In the central buildings, five feet above this noisy confluence of people, where the golden images of the Buddhas are enthroned, the mitred priests with their copes of gold-embroidered brown were performing the rituals of their order. To right and left of the high altar, the canons squatting at their red-lacquered praying-desks, were reciting the sutras in strophe and antistrophe. Clouds of incense rose.

In the adjoining building an earnest young preacher was exhorting a congregation of elderly and somnolent ladies to eschew the lusts of the flesh and to renounce the world and its gauds, marking each point in his discourse with raps of his fan. Foxy-faced satellites of the abbey were doing a roaring trade in charms against various accidents, and in sacred scrolls printed with prayers or figures of Nichiren.

The temple-yard was an immense fancy fair. The temple pigeons wheeled disconsolately in the air or perched upon the roofs, unable to find one square foot of the familiar flagstones, where they were used to strut and peck. Stalls lined the stone pathways and choked the spaces between the buildings. Merchants were peddling objects of piety, sacred images, charms and rosaries; and there were flowers for the women's hair, and toys for the children, and cakes and biscuits, biiru (beer) and ramuné (lemonade) and a distressing sickly drink called "champagne cider" and all manner of vanities. In one corner of the square a theatre was in full swing, the actors making up in public on a balcony above the crowd, so as to whet their curiosity and attract their custom. Beyond was a cinematograph, advertised by lurid paintings of murders and apparitions; and farther on there was a circus with a mangy zoo.

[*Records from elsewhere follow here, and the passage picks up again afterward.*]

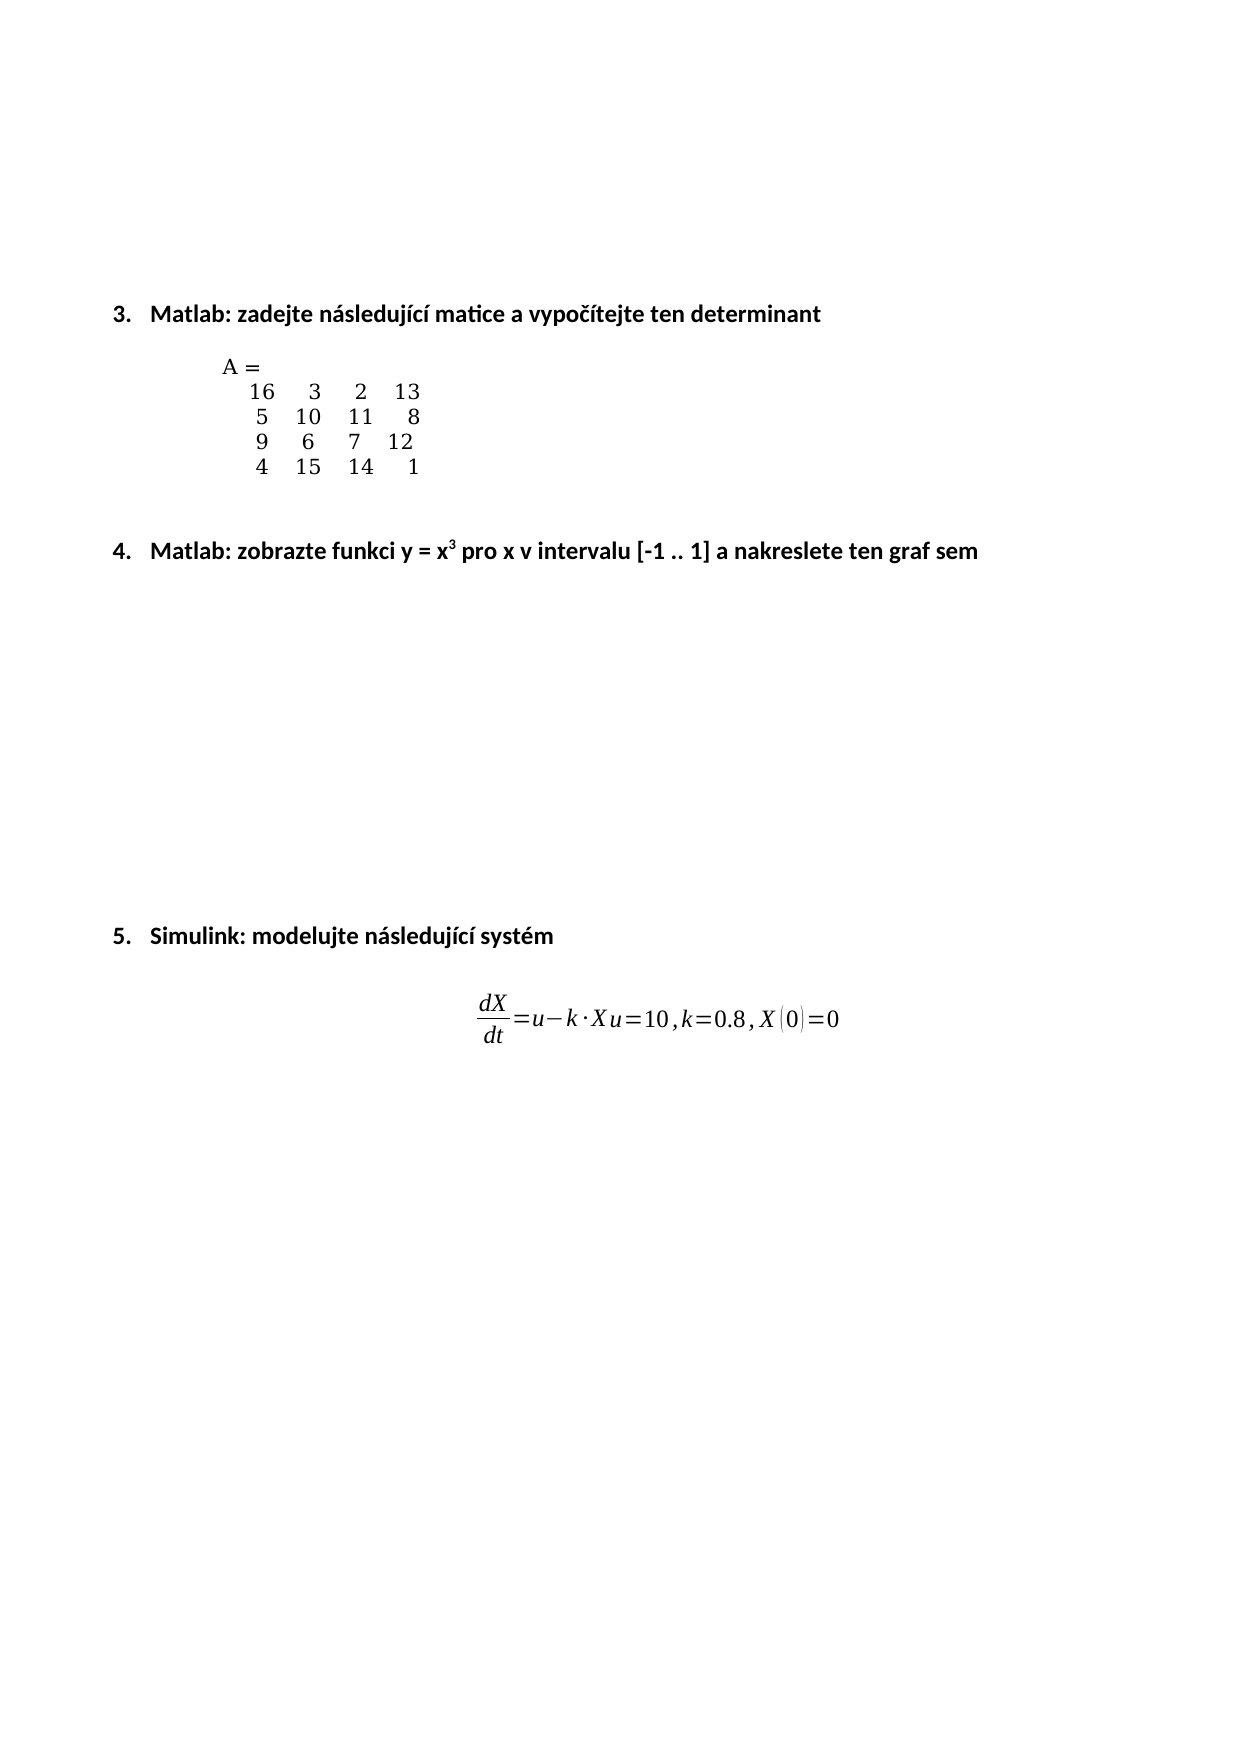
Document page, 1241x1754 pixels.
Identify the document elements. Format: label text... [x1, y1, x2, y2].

list Matlab: zadejte následující matice a vypočítejte ten determinant [112, 298, 1165, 329]
text 16 3 2 13 [222, 379, 1165, 404]
text 4 15 14 1 [222, 454, 1165, 479]
text 5 10 11 8 [222, 404, 1165, 429]
text 9 6 7 12 [222, 429, 1165, 454]
text A = [222, 354, 1165, 379]
list Simulink: modelujte následující systém [112, 920, 1165, 951]
list Matlab: zobrazte funkci y = x3 pro x v intervalu [-1 .. 1] a nakreslete ten graf sem [112, 535, 1165, 566]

The crowd was astonishingly mixed. There were prosperous merchants of Tokyo with their wives, children, servants and apprentices. There were students with their blue and white spotted cloaks, their képis with the school badge, and their ungainly stride. There were modern young men in y[=o]fuku (European dress), with panama hats, swagger canes and side-spring shoes, supercilious in attitude and proud of their unbelief. There were troops of variegated children, dragging at their elders' hands or kimonos, or getting lost among the legs of the multitude like little leaves in an eddy. There were excursion parties from the country, with their kimonos caught up to the knees, and with baked earthen faces stupidly staring, sporting each a red flower or a coloured towel for identification purposes. There were labourers in tight trousers and tabard jackets, inscribed with the name and profession of their employer. There were geisha girls on their best behaviour, in charge of a professional auntie, and recognizable only by the smart cut of their cloaks and the deep space between the collar and the nape of the neck, where the black chignon lay.

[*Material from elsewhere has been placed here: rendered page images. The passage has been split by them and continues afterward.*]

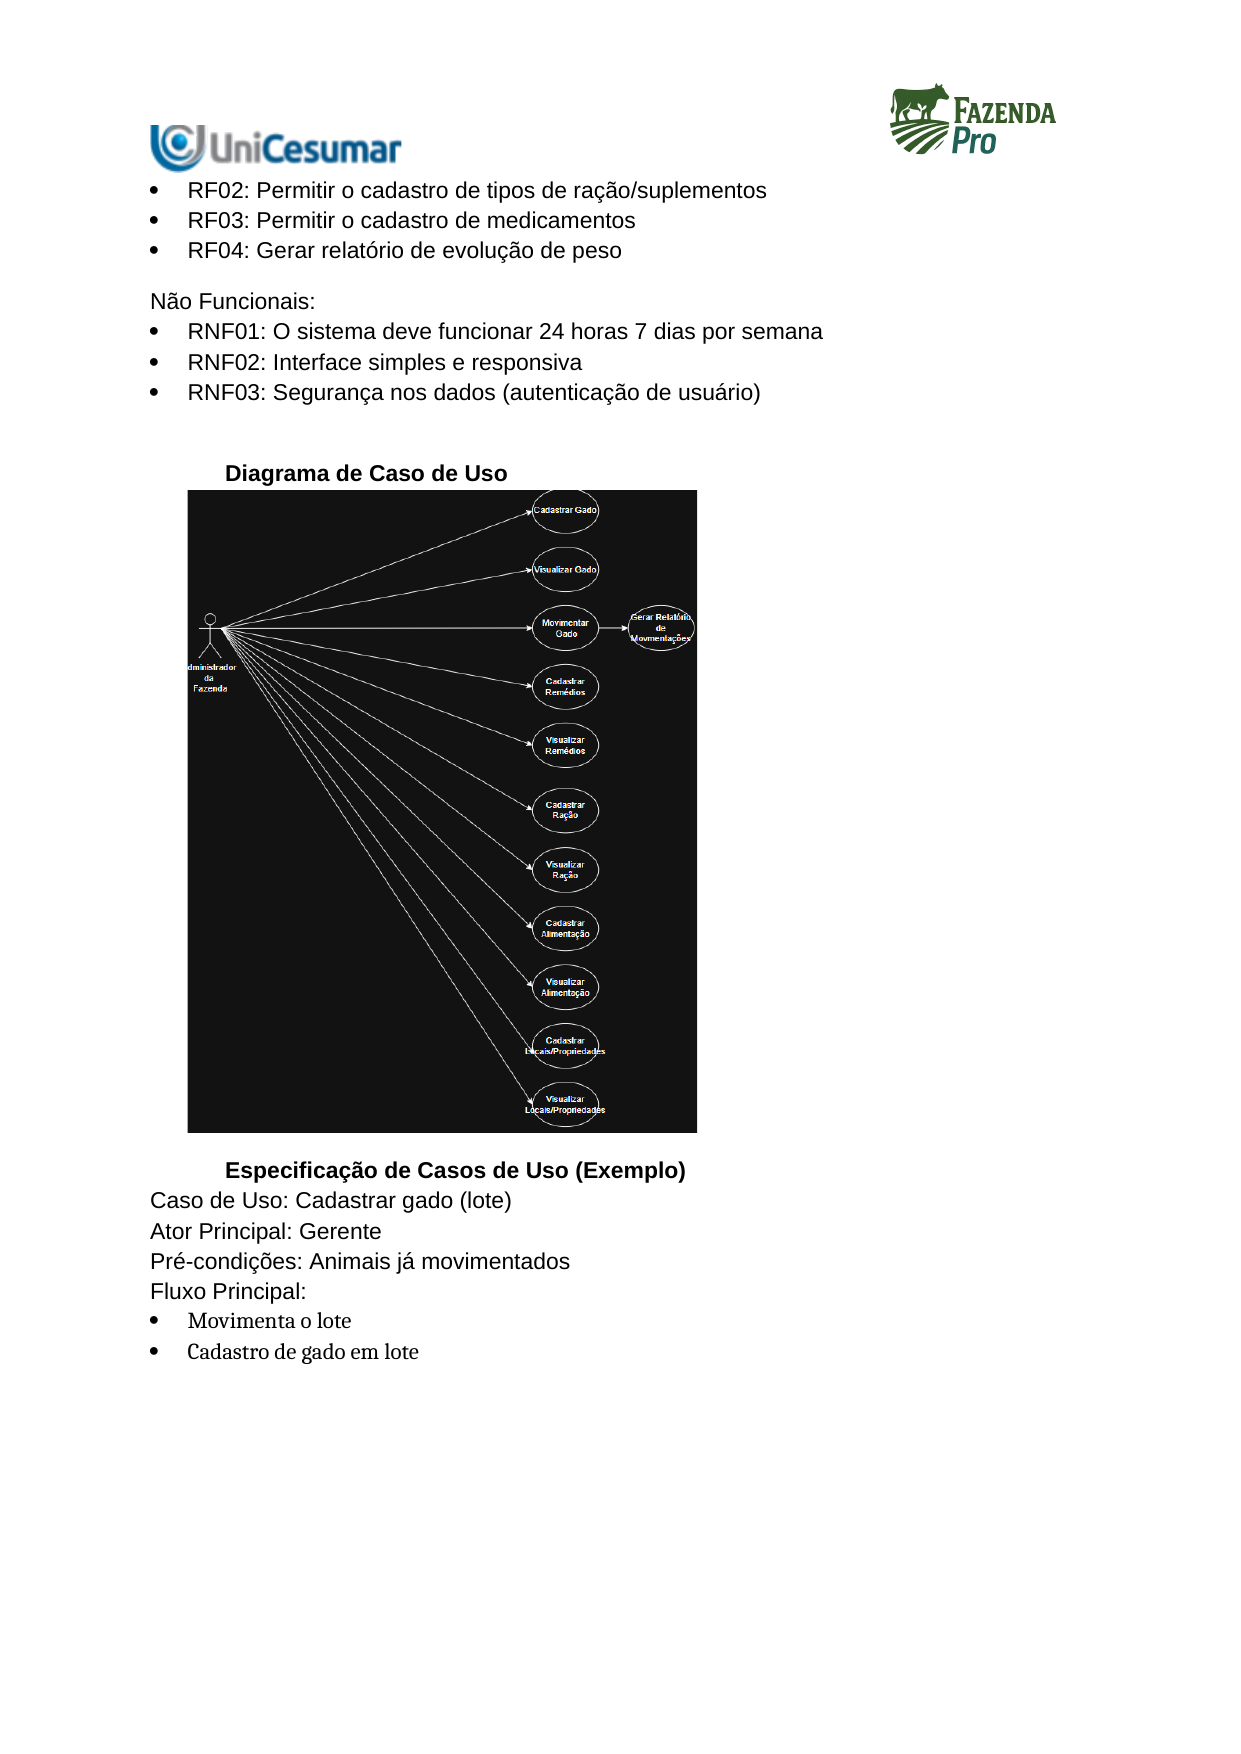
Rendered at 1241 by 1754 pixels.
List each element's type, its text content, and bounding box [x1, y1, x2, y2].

text Não Funcionais: [150, 288, 1090, 314]
text Caso de Uso: Cadastrar gado (lote) [150, 1187, 1090, 1214]
subtitle Especificação de Casos de Uso (Exemplo) [225, 1157, 1090, 1184]
list RF03: Permitir o cadastro de medicamentos [150, 207, 1090, 233]
list RF02: Permitir o cadastro de tipos de ração/suplementos [150, 177, 1090, 203]
text Ator Principal: Gerente [150, 1218, 1090, 1244]
text Fluxo Principal: [150, 1278, 1090, 1304]
picture [187, 490, 698, 1133]
list RF04: Gerar relatório de evolução de peso [150, 237, 1090, 263]
list Movimenta o lote [150, 1308, 1090, 1335]
picture [150, 125, 402, 173]
list RNF03: Segurança nos dados (autenticação de usuário) [150, 379, 1090, 405]
picture [866, 75, 1081, 173]
list RNF02: Interface simples e responsiva [150, 348, 1090, 375]
subtitle Diagrama de Caso de Uso [225, 460, 1090, 486]
text Pré-condições: Animais já movimentados [150, 1248, 1090, 1274]
list RNF01: O sistema deve funcionar 24 horas 7 dias por semana [150, 318, 1090, 344]
list Cadastro de gado em lote [150, 1338, 1090, 1365]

Close to the tomb of Nichiren stood a Japanese Salvationist, a zealous pimply young man, wearing the red and blue uniform of General Booth with kaiseigun (World-saving Army) in Japanese letters round his staff cap. He stood in front of a screen, on which the first verse of "Onward, Christian Soldiers," was written in a Japanese translation. An assistant officiated at a wheezy harmonium. The tune was vaguely akin to its Western prototype; and the two evangelists were trying to induce a tolerant but uninterested crowd to join in the chorus.

Everywhere beggars were crawling over the compound in various states of filth. Some, however, were so ghastly that they were excluded from the temple enclosure. They had lined up among the trunks of the cryptomeria trees, among the little grey tombs with their fading inscriptions and the moss-covered statues of kindly Buddhas.

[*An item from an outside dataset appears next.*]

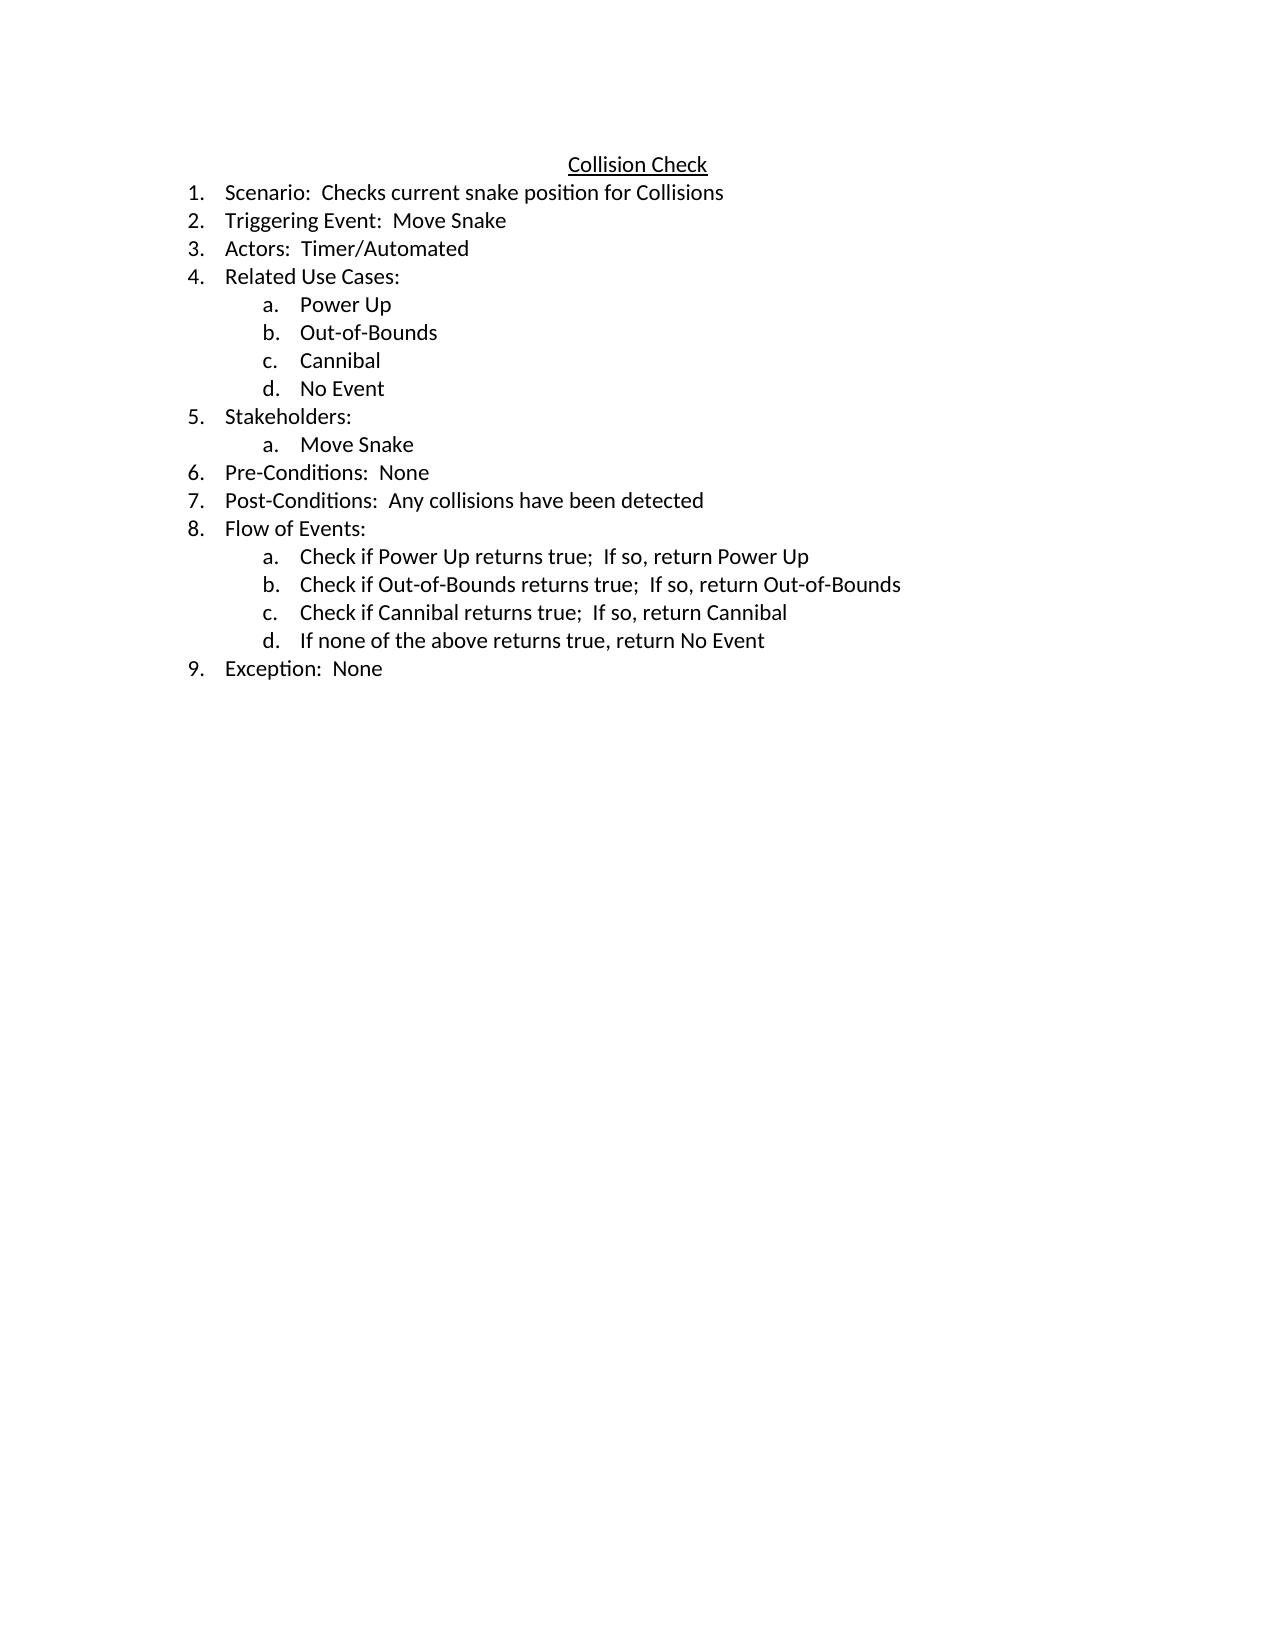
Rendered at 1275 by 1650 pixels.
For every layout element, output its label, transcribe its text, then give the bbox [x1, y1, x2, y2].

Asako gave a penny into the crooked hand of one poor sightless wretch.

"Oh, no!" cried cousin Sadako; "do not go near to them. Do not touch them. They are lepers."

Some of them had no arms, or had mere stumps ending abruptly in a red and sickening object like a bone which a dog has been chewing. Some had no legs, and were pulled along on little wheeled trolleys by their less dilapidated companions in misfortune. Some had no features. Their faces were mere glabrous disks, from which eyes and nose had completely vanished; only the mouth remained, a toothless gap fringed with straggling hairs. Some had faces abnormally bloated, with powerful foreheads and heavy jowls, which gave them an expression of stony immobility like Byzantine lions. All were fearfully dirty and covered with sores and lice.

The people passing by smiled at their grim unsightliness, and threw pennies to them, for which they scrambled and scratched like beasts.